McCurdy doesn’t strike me as an ideologue. Indeed, the FFAW found a way to operate training and other programs using funding from the government, with which it is frequently at odds.  Its ability to satisfy competing interests between inshore and large boat fishers, often satisfying neither, also suggests uncommon pragmatism; one that doesn’t let a larger objective become obscured by the thousand voices counselling a different path.

In addition, NDP adherents are tired of the political wilderness. Likely, given his strong union pedigree, they trust McCurdy enough to make essential changes without risking the total loss of its social democratic footprint.

A better question is: can McCurdy see beyond the detritus of failure, risk alienating a few stalwarts, as a “new” NDP rescues the “old” from demise?

The choice is stark: no one is proposing a glimpse at greatness anytime soon;this narrative is about survival.

McCurdy needs no advice about funding, organization and the dangers of expecting progress too quickly. Most immediately, he will be challenged by the reality the NDP is confined largely to a couple of townie enclaves while rural, the cultural home of fish union central, of fish mongers and fish merchants, may as well be a million miles away. Townies are consumed with oil; there is no discipline and less leadership here. People have only the markets to remind them fish has sustained this place for 500 years.

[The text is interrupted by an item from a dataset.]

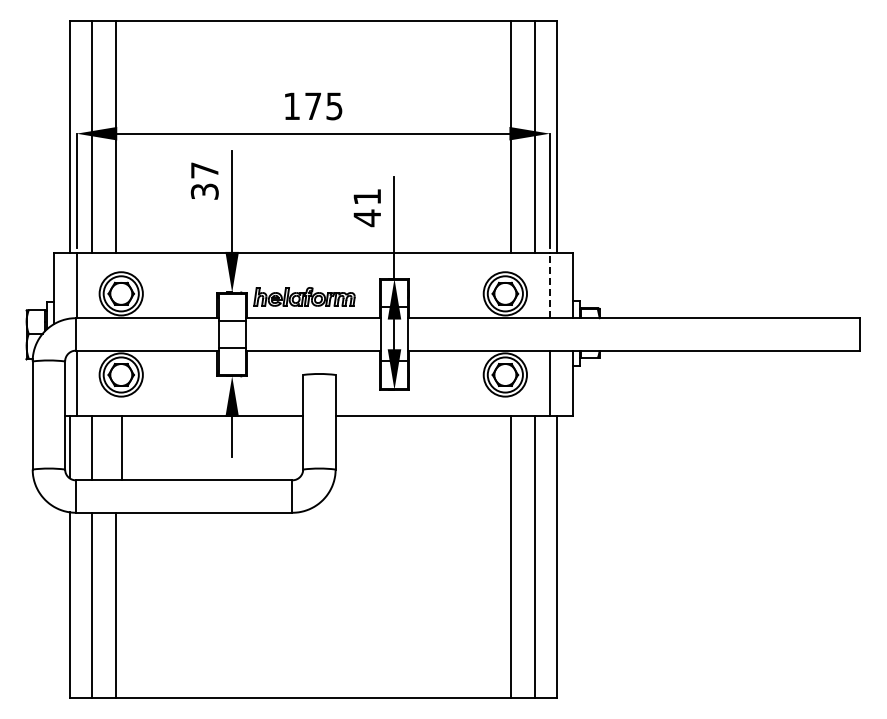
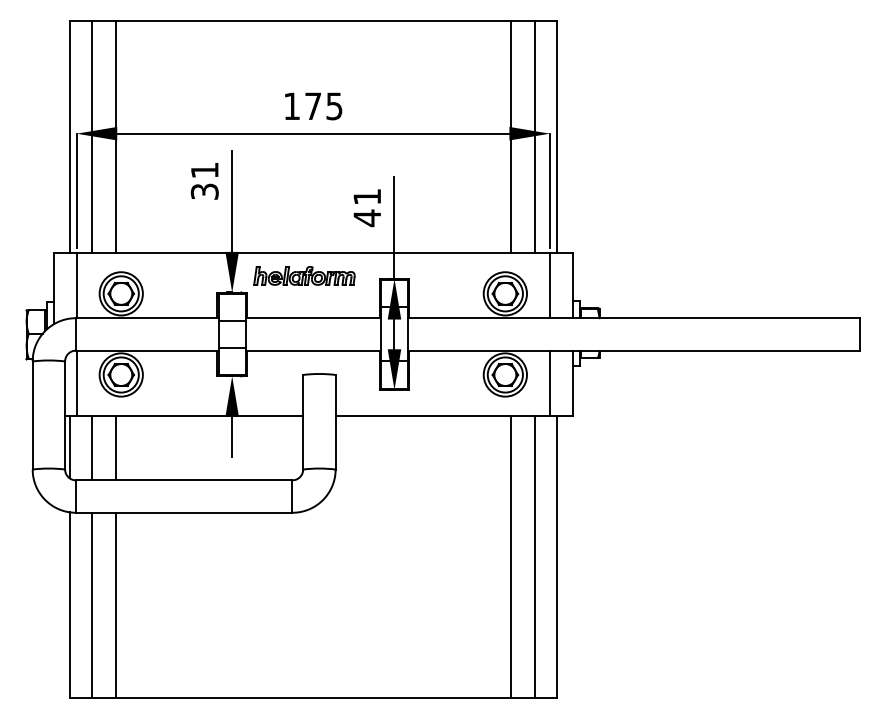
text at (204, 170): 37 -> 31
line at (550, 285): dashed -> solid
part at (304, 296) position: (304, 296) -> (304, 275)
line at (121, 447) position: (121, 447) -> (115, 447)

I am sure Ed Martin is anxious to greet him; but McCurdy should first decide if Martin is a liability, a soul mate to the NDP’s image of excess, or whether the Party’s new direction makes Martin a pariah who should go when the Tories are pushed. Either way, he should sew up his pockets before he visits Nalcor.

Finally, the NDP’s political enemy is Dwight Ball, not the Tory Party. Ball has been allowed to enjoy a perch that is unseemly in a competitive and partisan political arena.  Davis gave him a bloody nose on the Electoral Boundary issue, which exposed Ball’s (striking) limitations.

McCurdy needs to rough up both of them, especially Ball – because Davis is finished.

Ball needs to be dragged kicking and screaming into the open. A fellow unwilling to take a position on virtually anything, is fair game in the brutal world McCurdy has joined. Unless I overrate McCurdy, he should be able to inflict some serious lacerations on Ball - but he will succeed only if he has something new to say.


Yet, if he approaches the fight using the same ineffective and out-dated political tool kit carried by his predecessors for years, he can retire again; no one will have noticed that he either came or went.